Recall that loss is a means of evaluating every precise token to the LLM’s prediction for that token (given the previous precise tokens) — and so the loss perform wants entry to those two information constructions. On this case, loss is fed two tensors: logits
and labels
. The labels
tensor holds the precise tokens (token ids to be actual). Thelogits
tensor holds the anticipated next-token-probabilities, previous to softmax normalization (which forces them to sum to 1 — it seems that it’s extra environment friendly to depart these values of their uncooked, pre-normalized kind).
The logits
tensor is 3D, with form [B,N,|V|]
, the place B
is batch dimension, N
is sequence size (in tokens), and |V|
is token vocabulary dimension.

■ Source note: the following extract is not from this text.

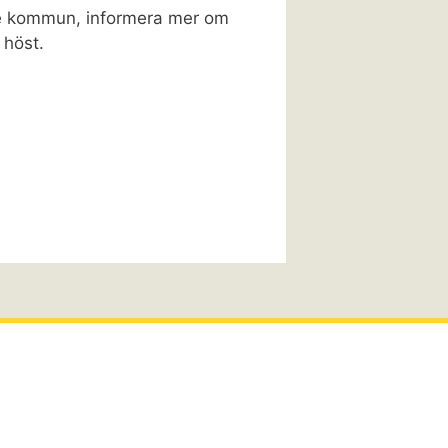
ne kommun, informera mer om
 höst.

The 2D labels
tensor simply comprises the token sequence itself, so it has form [B,N]
. Right here is the important thing part of code the place CEL is often computed:
# Shift-by-1 in order that tokens < n predict n
shift_logits = logits[..., :-1, :].contiguous()

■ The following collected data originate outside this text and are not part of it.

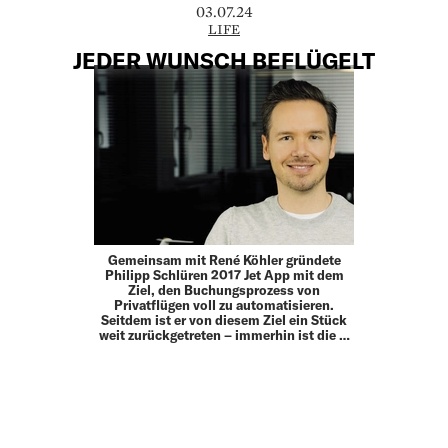
03.07.24
LIFE
JEDER WUNSCH BEFLÜGELT
Gemeinsam mit René Köhler gründete
Philipp Schlüren 2017 Jet App mit dem
Ziel, den Buchungsprozess von
Privatflügen voll zu automatisieren.
Seitdem ist er von diesem Ziel ein Stück
weit zurückgetreten – immerhin ist die …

shift_labels = labels[..., 1:].contiguous()# Flatten the tensors
shift_logits = shift_logits.view(-1, self.config.vocab_size)
shift_labels = shift_labels.view(-1)
# Allow mannequin parallelism
shift_labels = shift_labels.to(shift_logits.gadget)
# Compute loss
loss_fct = CrossEntropyLoss()
loss = loss_fct(shift_logits, shift_labels)
For every place i alongside the 2nd dimension of logits
, this tensor comprises possibilities for predicting the subsequent token (token i+1) given all of the previous tokens up by way of the iᵗʰ token. These possibilities must be in comparison with the precise i+1ˢᵗ token in labels
. This is the reason the shift-by-1 occurs within the first a number of strains — to deliver these two values into alignment for every token.